Mr. Heath fears among other things that a series of defaults by the less-developed countries will touch off a run on the capitalist banking system. It would be cheaper to aid these countries now, he says, than risk what may come later.

Some of his views are reinforced by an independent and particularly grim survey by Walter J. Levy, international oil expert, who says in the current issue of Foreign Affairs that the inequilibrium between oil-producing countries and oil-buying countries may bring confrontations. The oil producers are piling up big balances, and their capacity to reinvest the money is stretched thin.

The oil producers (OPEC) might accumulate a surplus of $115 billion this year , and of $350 to $450 billion by 1985. What in the world will they do with it? The internal deficit of the customers buying their oil is $50 billion for the "haves" and $70 billion for the "have-nots." But for the latter the external obligation is the important thing: Their foreign debt might reach the horrendous total of $440 billion in 1981, he thinks. Mr. Levy throws up his hands. He doesn't quite see how this can be "recycled".

Mr. Heath is a calm, ruddy-faced, vivid figure whose face is already half-familiar to Americans from British caricatures. He has stepped out of a Punch cartoon. The story he brings is grave.

It is not only the problem of energy prices in less-developed countries (called, for convenience, "the South"), but the hunger, the poverty, the social unrest which their situation creates. The industrialized countries -- the North -- have grown tired of assisting the South, and their aid has diminished. Former Secretary of State Cyrus Vance made the same point recently at Harvard. The US is 13th, he says, among the 17 major industrial powers in percentage of GNP devoted to development assistance. "Disgraceful," he called it.

Mr. Brandt also looks at the fall-off of US aid with concern: "The most powerful and wealthy nation cannot be content to play a marginal role," he pleads.

What should be done? The Brandt Report is a handbook on the subject. One thing, of course, would be for the world just to spend less money on arms. Global military expenditures now approach $450 billion annually (half by the Soviets and the US). This is in a world where a billion of the 4.5 billion inhabitants go to bed hungry at night.

The report has no hesitation in recommending birth control, "family planning." Population explosion seems less violent than it used to be, but it is not easy for the non-statistically-minded to discern the difference: Over one million people are added to the population of the world every five days. The report suspends judgment on the outcome: "Whether the nightmarish vision of a hopelessly overcrowded planet in the next century can be averted depends gravely on what is done now to hasten the stabilization of population."
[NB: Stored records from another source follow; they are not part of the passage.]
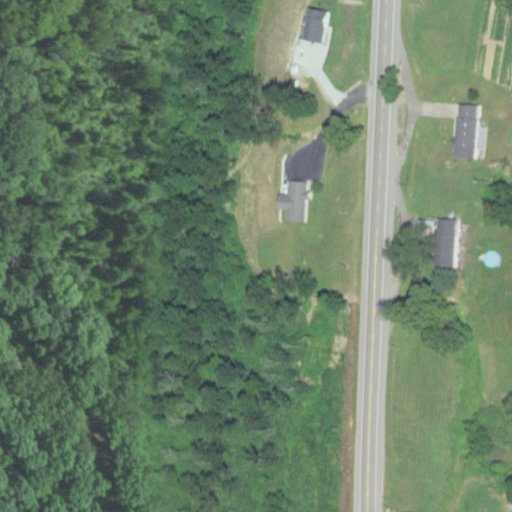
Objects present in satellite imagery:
building: (471, 135)
road: (378, 255)
road: (63, 416)
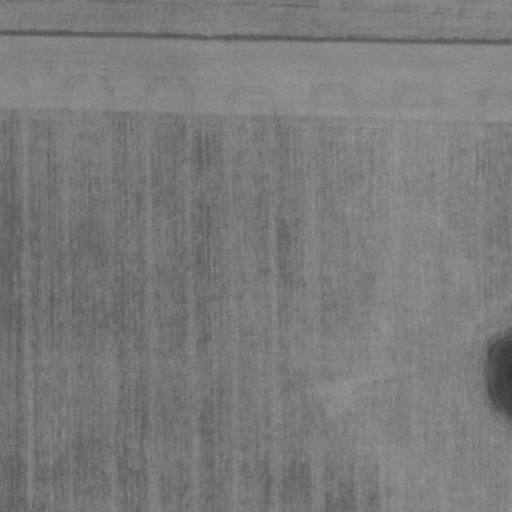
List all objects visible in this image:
crop: (256, 256)
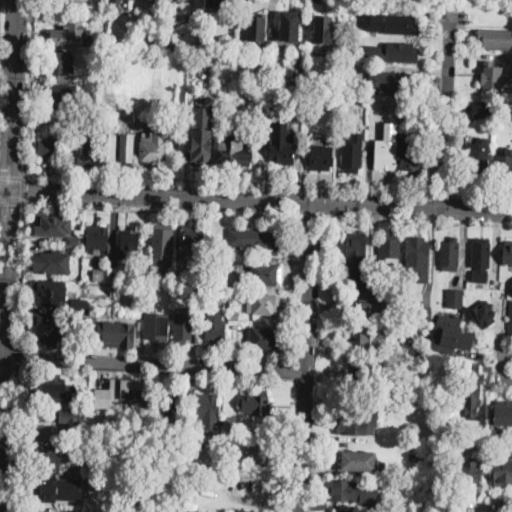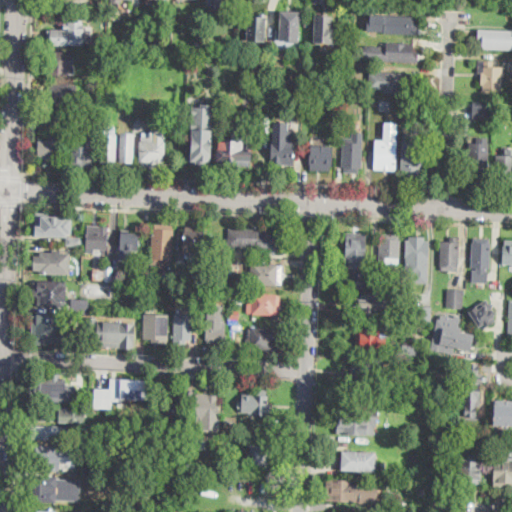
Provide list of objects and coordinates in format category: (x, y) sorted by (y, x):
building: (115, 0)
building: (117, 0)
road: (0, 1)
building: (221, 2)
building: (306, 23)
building: (398, 23)
building: (289, 25)
building: (401, 25)
building: (289, 26)
building: (256, 27)
building: (256, 28)
building: (323, 28)
building: (323, 28)
building: (122, 29)
building: (216, 31)
building: (70, 33)
building: (67, 35)
building: (495, 35)
building: (495, 37)
building: (234, 43)
building: (391, 51)
building: (399, 53)
building: (59, 62)
building: (62, 62)
building: (490, 74)
building: (491, 76)
building: (387, 80)
building: (396, 83)
building: (344, 84)
road: (29, 88)
building: (61, 93)
building: (59, 94)
building: (274, 94)
building: (343, 94)
road: (13, 95)
building: (480, 108)
building: (483, 108)
road: (445, 111)
building: (264, 124)
building: (201, 133)
building: (202, 134)
building: (109, 142)
building: (282, 143)
building: (282, 145)
building: (126, 146)
building: (47, 147)
building: (82, 147)
building: (386, 147)
building: (48, 148)
building: (109, 148)
building: (126, 148)
building: (152, 148)
building: (83, 150)
building: (152, 150)
building: (233, 151)
building: (478, 151)
building: (233, 152)
building: (352, 152)
building: (412, 153)
building: (352, 154)
building: (385, 155)
building: (411, 155)
building: (477, 156)
building: (321, 157)
building: (320, 158)
building: (504, 161)
building: (505, 164)
road: (11, 176)
road: (230, 179)
road: (4, 189)
road: (22, 189)
road: (442, 189)
road: (481, 190)
road: (260, 200)
road: (10, 202)
road: (162, 208)
road: (313, 216)
road: (418, 220)
building: (53, 224)
building: (52, 232)
building: (97, 238)
building: (97, 238)
building: (253, 238)
building: (74, 240)
building: (75, 240)
building: (193, 240)
building: (251, 240)
building: (193, 241)
building: (162, 242)
building: (129, 244)
building: (128, 245)
building: (162, 245)
building: (390, 248)
building: (390, 249)
building: (416, 250)
building: (507, 251)
building: (507, 252)
building: (449, 253)
building: (449, 255)
building: (136, 258)
building: (417, 258)
building: (356, 259)
building: (356, 259)
building: (480, 259)
building: (481, 259)
building: (51, 262)
building: (52, 262)
road: (6, 272)
road: (21, 272)
building: (102, 273)
building: (266, 273)
building: (103, 274)
building: (266, 274)
building: (148, 276)
building: (116, 278)
building: (180, 278)
building: (198, 281)
building: (396, 285)
building: (50, 291)
building: (198, 291)
building: (394, 294)
building: (59, 297)
building: (455, 297)
building: (455, 298)
building: (369, 302)
building: (264, 303)
building: (263, 304)
building: (371, 304)
building: (421, 313)
building: (483, 313)
building: (483, 314)
building: (234, 315)
building: (510, 316)
building: (510, 319)
building: (215, 324)
building: (182, 326)
building: (46, 327)
building: (156, 327)
building: (157, 328)
building: (182, 328)
building: (237, 328)
building: (47, 329)
building: (111, 331)
building: (215, 331)
building: (116, 334)
building: (451, 335)
building: (261, 337)
building: (369, 337)
building: (263, 338)
building: (369, 340)
building: (450, 340)
building: (71, 342)
building: (408, 348)
building: (391, 350)
road: (17, 356)
road: (305, 357)
road: (154, 362)
road: (505, 367)
building: (367, 371)
building: (472, 373)
building: (101, 380)
building: (80, 383)
building: (55, 387)
building: (472, 388)
building: (51, 389)
building: (122, 391)
building: (122, 391)
road: (2, 393)
building: (471, 402)
building: (255, 403)
building: (256, 404)
building: (205, 406)
building: (173, 407)
building: (207, 411)
building: (502, 411)
building: (502, 412)
building: (70, 414)
building: (56, 415)
building: (370, 420)
building: (357, 422)
building: (230, 423)
building: (48, 431)
building: (44, 432)
building: (93, 438)
road: (12, 440)
building: (196, 441)
building: (471, 441)
building: (226, 448)
building: (143, 451)
building: (258, 454)
building: (55, 456)
building: (259, 456)
building: (53, 458)
building: (358, 459)
building: (358, 461)
building: (503, 470)
building: (503, 470)
building: (471, 471)
building: (469, 475)
building: (92, 478)
building: (46, 487)
building: (56, 488)
building: (352, 490)
building: (343, 491)
building: (388, 505)
building: (183, 510)
building: (42, 511)
building: (45, 511)
building: (105, 511)
building: (248, 511)
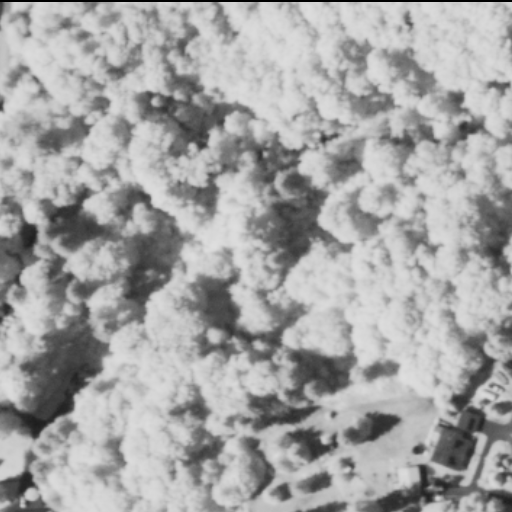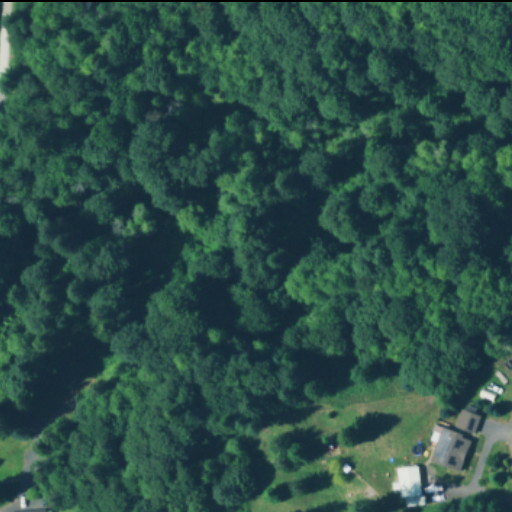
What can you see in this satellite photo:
building: (466, 419)
building: (454, 443)
road: (510, 443)
building: (449, 447)
building: (409, 487)
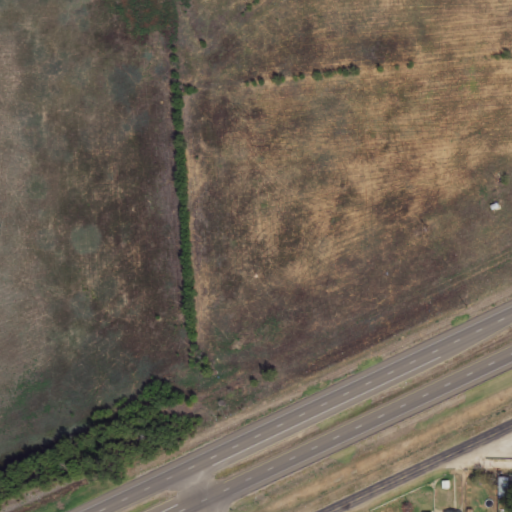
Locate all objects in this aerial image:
railway: (256, 362)
road: (302, 411)
road: (344, 432)
road: (479, 458)
road: (420, 469)
building: (503, 485)
road: (188, 491)
building: (450, 511)
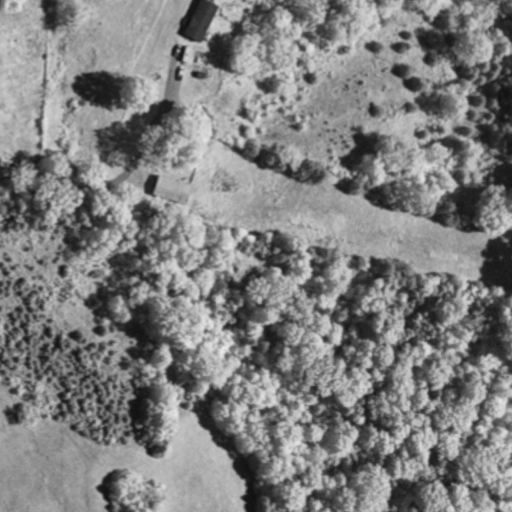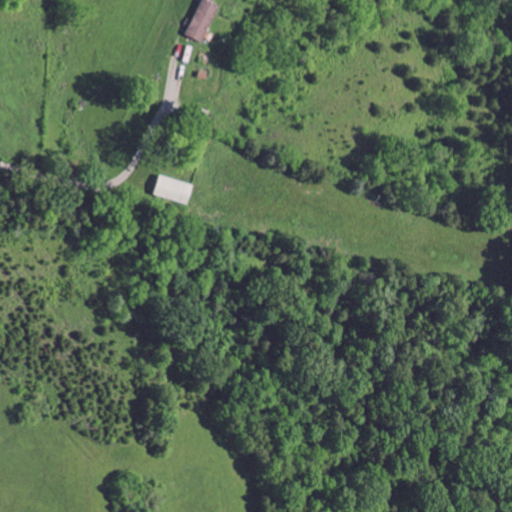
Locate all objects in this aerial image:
building: (244, 10)
road: (110, 183)
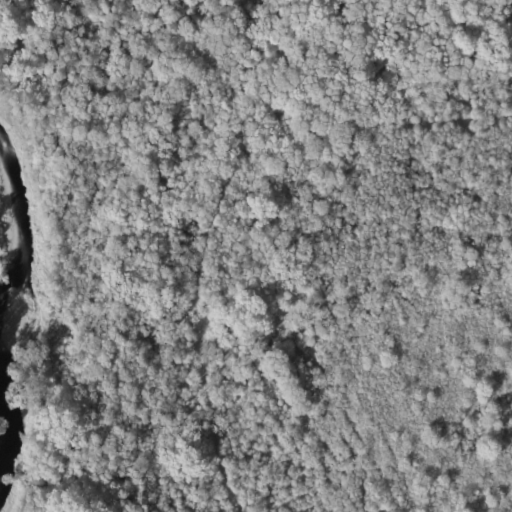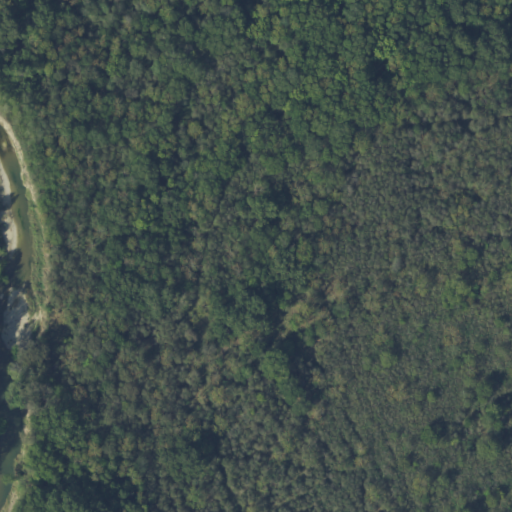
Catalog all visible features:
river: (6, 276)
Messrs. Heath and Brandt don't ask charity: The developing countries whose finances are stabilized are markets for United States farms and factories. Their well-being and stability are critical to us. Mr. Heath cited specifically the Caribbean and Jamaica. Since he testified, there has been a threat of a Jamaican uprising; said Mr. Heath to Americans before it happened, "For Caribbean stability you cannot wait until a left-wing movement sweeps Jamaica towards Cuba. The issues are too urgent.'

The foreign aid bill hung in the balance in Congress as he spoke.